TASK OBJECTIVE → The answer should hold only the line with "het Vlaams Parlement." and each line after it through the last line of the material, exactly.

GIVEN RECORDS →
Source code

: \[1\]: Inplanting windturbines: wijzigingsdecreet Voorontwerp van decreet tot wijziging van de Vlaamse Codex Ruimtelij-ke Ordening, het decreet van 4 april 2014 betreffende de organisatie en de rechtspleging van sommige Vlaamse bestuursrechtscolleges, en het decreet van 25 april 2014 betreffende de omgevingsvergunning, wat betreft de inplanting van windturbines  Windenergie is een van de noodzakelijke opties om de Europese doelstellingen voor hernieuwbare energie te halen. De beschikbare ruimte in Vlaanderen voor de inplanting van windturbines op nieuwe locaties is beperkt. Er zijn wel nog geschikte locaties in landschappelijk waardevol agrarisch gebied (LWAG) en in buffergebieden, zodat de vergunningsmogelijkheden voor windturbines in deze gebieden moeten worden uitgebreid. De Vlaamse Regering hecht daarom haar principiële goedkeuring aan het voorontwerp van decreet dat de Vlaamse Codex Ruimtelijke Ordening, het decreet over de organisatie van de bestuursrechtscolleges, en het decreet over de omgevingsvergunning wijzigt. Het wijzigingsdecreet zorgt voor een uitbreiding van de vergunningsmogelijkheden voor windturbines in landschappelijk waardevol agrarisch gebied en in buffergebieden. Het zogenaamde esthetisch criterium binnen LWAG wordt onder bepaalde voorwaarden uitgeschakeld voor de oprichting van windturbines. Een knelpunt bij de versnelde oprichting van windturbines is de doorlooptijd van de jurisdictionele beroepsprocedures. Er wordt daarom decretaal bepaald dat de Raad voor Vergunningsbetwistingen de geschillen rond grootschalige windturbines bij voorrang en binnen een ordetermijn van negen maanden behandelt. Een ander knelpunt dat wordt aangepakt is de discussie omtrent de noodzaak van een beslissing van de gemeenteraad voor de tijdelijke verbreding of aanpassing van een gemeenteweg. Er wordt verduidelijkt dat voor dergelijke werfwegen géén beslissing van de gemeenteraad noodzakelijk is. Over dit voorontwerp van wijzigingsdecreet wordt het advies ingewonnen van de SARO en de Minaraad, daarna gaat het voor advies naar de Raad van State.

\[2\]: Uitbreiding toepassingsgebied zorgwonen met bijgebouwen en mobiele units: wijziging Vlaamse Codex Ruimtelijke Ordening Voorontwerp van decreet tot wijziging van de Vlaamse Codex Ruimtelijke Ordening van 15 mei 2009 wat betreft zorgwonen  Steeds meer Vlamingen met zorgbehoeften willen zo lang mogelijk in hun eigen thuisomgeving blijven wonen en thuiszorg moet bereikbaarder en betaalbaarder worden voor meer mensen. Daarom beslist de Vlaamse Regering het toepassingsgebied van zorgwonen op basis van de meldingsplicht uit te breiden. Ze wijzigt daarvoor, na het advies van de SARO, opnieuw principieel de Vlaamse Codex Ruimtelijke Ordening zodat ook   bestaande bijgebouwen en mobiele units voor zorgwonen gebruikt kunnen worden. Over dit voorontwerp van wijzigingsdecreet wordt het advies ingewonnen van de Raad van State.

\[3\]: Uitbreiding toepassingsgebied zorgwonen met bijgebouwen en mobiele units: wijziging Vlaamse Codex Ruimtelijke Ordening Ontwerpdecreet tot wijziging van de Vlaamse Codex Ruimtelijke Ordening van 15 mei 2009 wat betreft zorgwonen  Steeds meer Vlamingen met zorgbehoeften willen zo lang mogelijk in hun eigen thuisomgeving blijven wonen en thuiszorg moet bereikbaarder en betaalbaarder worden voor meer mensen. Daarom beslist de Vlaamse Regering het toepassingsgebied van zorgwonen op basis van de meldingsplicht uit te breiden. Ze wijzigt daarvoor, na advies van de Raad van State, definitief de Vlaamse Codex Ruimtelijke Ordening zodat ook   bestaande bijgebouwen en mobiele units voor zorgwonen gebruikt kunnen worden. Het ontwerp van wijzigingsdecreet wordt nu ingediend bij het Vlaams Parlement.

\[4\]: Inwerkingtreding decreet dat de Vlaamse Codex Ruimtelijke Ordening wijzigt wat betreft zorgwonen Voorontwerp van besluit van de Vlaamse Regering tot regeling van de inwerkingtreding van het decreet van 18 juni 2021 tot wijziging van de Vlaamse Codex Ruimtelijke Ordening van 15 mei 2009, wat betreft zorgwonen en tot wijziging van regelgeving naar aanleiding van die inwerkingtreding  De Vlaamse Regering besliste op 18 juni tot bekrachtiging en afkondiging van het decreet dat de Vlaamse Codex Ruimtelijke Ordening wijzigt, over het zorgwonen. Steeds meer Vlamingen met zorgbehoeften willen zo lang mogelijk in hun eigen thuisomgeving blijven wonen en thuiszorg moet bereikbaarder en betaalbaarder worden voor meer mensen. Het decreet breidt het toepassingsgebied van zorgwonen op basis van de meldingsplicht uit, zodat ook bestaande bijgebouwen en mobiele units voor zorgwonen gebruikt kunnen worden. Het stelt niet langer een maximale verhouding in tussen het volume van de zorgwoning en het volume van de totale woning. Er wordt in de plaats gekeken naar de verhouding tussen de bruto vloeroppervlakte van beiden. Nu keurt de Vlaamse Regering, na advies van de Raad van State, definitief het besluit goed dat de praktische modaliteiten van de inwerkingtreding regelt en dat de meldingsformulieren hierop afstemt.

ANSWER BELOW →
\[3\]: Uitbreiding toepassingsgebied zorgwonen met bijgebouwen en mobiele units: wijziging Vlaamse Codex Ruimtelijke Ordening Ontwerpdecreet tot wijziging van de Vlaamse Codex Ruimtelijke Ordening van 15 mei 2009 wat betreft zorgwonen  Steeds meer Vlamingen met zorgbehoeften willen zo lang mogelijk in hun eigen thuisomgeving blijven wonen en thuiszorg moet bereikbaarder en betaalbaarder worden voor meer mensen. Daarom beslist de Vlaamse Regering het toepassingsgebied van zorgwonen op basis van de meldingsplicht uit te breiden. Ze wijzigt daarvoor, na advies van de Raad van State, definitief de Vlaamse Codex Ruimtelijke Ordening zodat ook   bestaande bijgebouwen en mobiele units voor zorgwonen gebruikt kunnen worden. Het ontwerp van wijzigingsdecreet wordt nu ingediend bij het Vlaams Parlement.

\[4\]: Inwerkingtreding decreet dat de Vlaamse Codex Ruimtelijke Ordening wijzigt wat betreft zorgwonen Voorontwerp van besluit van de Vlaamse Regering tot regeling van de inwerkingtreding van het decreet van 18 juni 2021 tot wijziging van de Vlaamse Codex Ruimtelijke Ordening van 15 mei 2009, wat betreft zorgwonen en tot wijziging van regelgeving naar aanleiding van die inwerkingtreding  De Vlaamse Regering besliste op 18 juni tot bekrachtiging en afkondiging van het decreet dat de Vlaamse Codex Ruimtelijke Ordening wijzigt, over het zorgwonen. Steeds meer Vlamingen met zorgbehoeften willen zo lang mogelijk in hun eigen thuisomgeving blijven wonen en thuiszorg moet bereikbaarder en betaalbaarder worden voor meer mensen. Het decreet breidt het toepassingsgebied van zorgwonen op basis van de meldingsplicht uit, zodat ook bestaande bijgebouwen en mobiele units voor zorgwonen gebruikt kunnen worden. Het stelt niet langer een maximale verhouding in tussen het volume van de zorgwoning en het volume van de totale woning. Er wordt in de plaats gekeken naar de verhouding tussen de bruto vloeroppervlakte van beiden. Nu keurt de Vlaamse Regering, na advies van de Raad van State, definitief het besluit goed dat de praktische modaliteiten van de inwerkingtreding regelt en dat de meldingsformulieren hierop afstemt.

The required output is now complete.